The Australian Broadcasting Corporation reported that Radio Rentals, a business owned by Thorn Group, received $90 million in the last financial year from the federal Department of Human Services through the direct debit Centrepay system.
The stock has dropped to a near five-month low of $2.55 at the time of writing.
This issue is more than a thorn in the side of shareholders as the amount is very material to the group given that it posted total revenue of $235 million in 2013-14.
However, if you looked at its accounts more closely, revenue generated from its "consumer leasing" business was around $90 million, suggesting that just about all of the cash made from leasing white-and brown-goods came from the Centrepay system.
Thorn Group's other businesses include commercial equipment and vehicle leasing as well as providing unsecured loans.
Businesses that target consumers from lower socio-economic backgrounds aren't necessarily bad.

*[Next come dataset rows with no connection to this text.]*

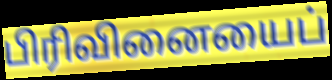
பிரிவினையைப்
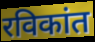
रविकांत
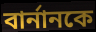
বাৰ্নানকে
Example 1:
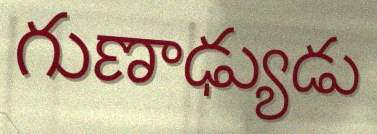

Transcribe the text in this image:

గుణాఢ్యుడు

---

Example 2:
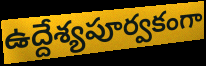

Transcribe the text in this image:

ఉద్దేశ్యపూర్వకంగా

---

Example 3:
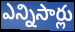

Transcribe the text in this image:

ఎన్నిసార్లు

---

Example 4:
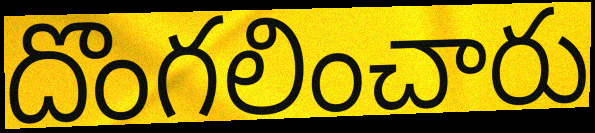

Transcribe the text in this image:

దొంగలించారు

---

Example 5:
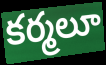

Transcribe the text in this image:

కర్మలూ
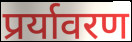
प्रर्यावरण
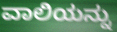
ವಾಲಿಯನ್ನು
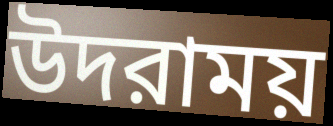
উদরাময়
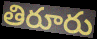
తిరూరు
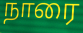
நாரை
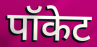
पॉकेट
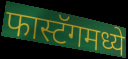
फास्टॅगमध्ये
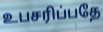
உபசரிப்பதே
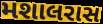
મશાલરાસ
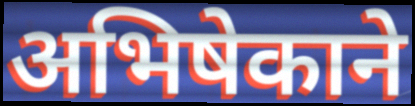
अभिषेकाने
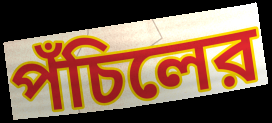
পঁচিলের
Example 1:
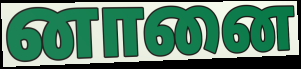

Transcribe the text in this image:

னானை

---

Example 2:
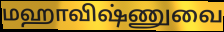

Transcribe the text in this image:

மஹாவிஷ்ணுவை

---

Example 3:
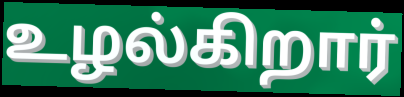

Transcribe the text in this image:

உழல்கிறார்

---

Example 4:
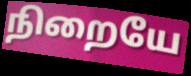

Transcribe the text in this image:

நிறையே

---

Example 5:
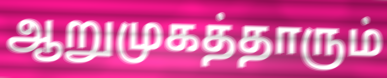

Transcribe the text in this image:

ஆறுமுகத்தாரும்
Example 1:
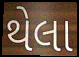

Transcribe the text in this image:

થેલા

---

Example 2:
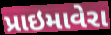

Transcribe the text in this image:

પ્રાઇમાવેરા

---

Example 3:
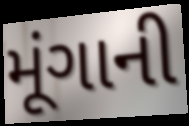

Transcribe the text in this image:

મૂંગાની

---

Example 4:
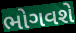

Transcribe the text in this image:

ભોગવશે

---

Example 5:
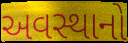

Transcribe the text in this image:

અવસ્થાનો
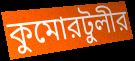
কুমোরটুলীর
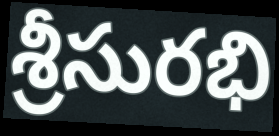
శ్రీసురభి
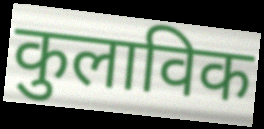
कुलाविक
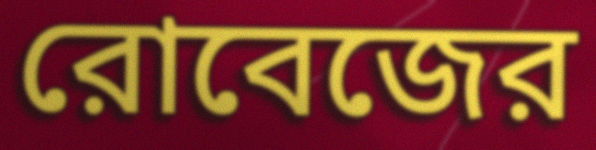
রোবেজের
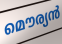
മൌര്യൻ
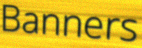
Banners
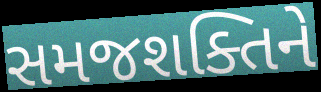
સમજશક્તિને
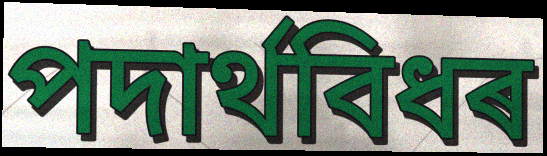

If anything, they often fulfill a real need.
But this report will trigger a number of uncomfortable questions for Thorn Group, especially since its Radio Rentals business has delivered record earnings in 2013-14 and at the latest half year result.
The fear is Thorn Group could face similar public scrutiny as payday lenders Cash Converters International Ltd (ASX: CCV) and Money3 Corporation Limited (ASX: MNY).
The scrutiny forced the federal government to impose regulations on the payday lending industry. My colleague Owen Raskiewicz has written about these stocks recently.
Thorn Group has been one of the few shining stars in the retail sector with the stock gaining 31% over the past 12 months, before today's news because its business model is relatively resilient to economic swings.
But if it is proven that Radio Rentals used "predatory behaviour" in winning new business, the stock has a long way to fall.